Secco wood types

Each woods have their own kind of character, that can produce different and charismatic certain sounds on a guitar

Here’s some of our woods that used on our guitars :

N - mahogany


Mahogany has a straight, fine, and even grain, and is relatively free of voids and pockets. Its reddish-brown color darkens over time, and displays a reddish sheen when polished. It has excellent workability, and is very durable. Historically, the tree’s girth allowed for wide boards from traditional mahogany species.

It also resists wood rot, making it attractive in boat construction. It is a tonewood, often used for musical instruments, particularly the backs, sides and necks of acoustic guitars, electric guitar bodies, and drum shells because of its ability to produce a very deep, warm tone compared to other commonly used woods such as maple or birch.

Fairly dense, medium-to-heavy wood that yields a wide range of guitar-body weights, depending upon stock sources. Used on its own, mahog-any’s characteristic tone is warm and somewhat soft, but well balanced with good grind and bite. There is usually good depth to the sound, with full but not especially tight lows, and appealing if unpronounced highs.


N - Rosewood


The timber trade will sell many timbers under the name rosewood (usually with an adjective) due to some (outward) similarities. A fair number of these timbers come from other species that is often mentioned is as Bolivian rosewood.

Another that may be found in market from Southeast Asia is New Guinea rosewood.

It is extremely dense and has mild rot resistance. But it is porous and its exterior is soft and susceptible to wood boring insects. It is used for making cabinets, flooring and carving. It is exported as quality veneers. Due to its after work quality when sealed and dyed, it is often sold as genuine rosewood or as teak. It has no discernible qualities of a genuine rosewood. It has comparable strength with teak, with lower quality

Rosewood is known for its high response rate and broad range of overtones, and is also characterized by strength and complexity in the bottom end and an overall darkness of tone in the rest of the range. Strong mids and highs also contribute a richness of tone to the upper registers.

N - Spruce


The top or soundboard of the vast majority of instruments are made from some species of spruce. These woods possess many admirable qualities: Resonance, high strength to weight ratio, easy workability, and others.

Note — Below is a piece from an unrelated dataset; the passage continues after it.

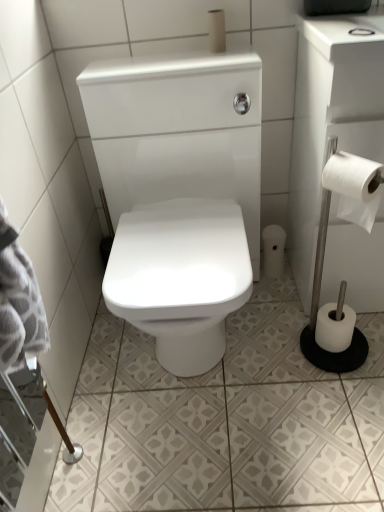
This screenshot has height=512, width=384. I want to click on free location to the right of white matte toilet paper at lower right, the first toilet paper from the right, so click(368, 343).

For many years the “premium” spruce was German or European spruce, which is still widely used in classical guitars. German Spruce has a rich warm sound well suited to classical guitars. However, this wood is now in short supply, and alternatives are often used.

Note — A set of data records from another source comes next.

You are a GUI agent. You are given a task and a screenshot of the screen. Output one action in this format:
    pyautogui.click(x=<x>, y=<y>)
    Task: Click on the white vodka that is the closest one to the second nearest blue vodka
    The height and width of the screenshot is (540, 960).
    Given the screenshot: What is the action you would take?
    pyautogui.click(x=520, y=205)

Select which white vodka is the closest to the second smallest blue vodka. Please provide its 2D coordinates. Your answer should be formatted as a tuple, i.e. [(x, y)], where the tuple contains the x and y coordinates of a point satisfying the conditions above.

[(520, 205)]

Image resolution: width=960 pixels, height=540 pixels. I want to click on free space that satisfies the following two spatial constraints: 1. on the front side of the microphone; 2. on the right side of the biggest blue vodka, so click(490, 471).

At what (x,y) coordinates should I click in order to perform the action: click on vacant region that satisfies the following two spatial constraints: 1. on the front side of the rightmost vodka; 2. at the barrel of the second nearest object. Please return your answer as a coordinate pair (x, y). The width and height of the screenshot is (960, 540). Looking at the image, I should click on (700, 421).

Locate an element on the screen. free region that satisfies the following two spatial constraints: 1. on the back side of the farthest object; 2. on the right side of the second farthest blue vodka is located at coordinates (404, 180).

Spruce is a standard material for tops, the most commonly used species being Sitka. Its high rigidity, combined with the lightweight characteristics of most softwoods, makes it a natural for high velocity of sound. Sitka spruce also has a powerful direct tone capable of retaining its clarity when played forcefully.


N - Rosewood indian


Another classic rosewood comes from (East) Indian rosewood or Sonokeling (Indonesia). It is native to India and is also grown in plantations elsewhere in Southeast Asia. It grows throughout the Indian peninsula scattered in the dry deciduous forests, but is nowhere common; it attains its best growth in the Bombay region. Indian Rosewood varies in color from golden brown to dark purple-brown with darker streaks giving an attractive figure and a narrowly interlocked grain.

Indian Rosewood yields a warm, “bassy” tone as described above, and is thus often the preferred wood for rhythm guitarists, especially for Bluegrass music.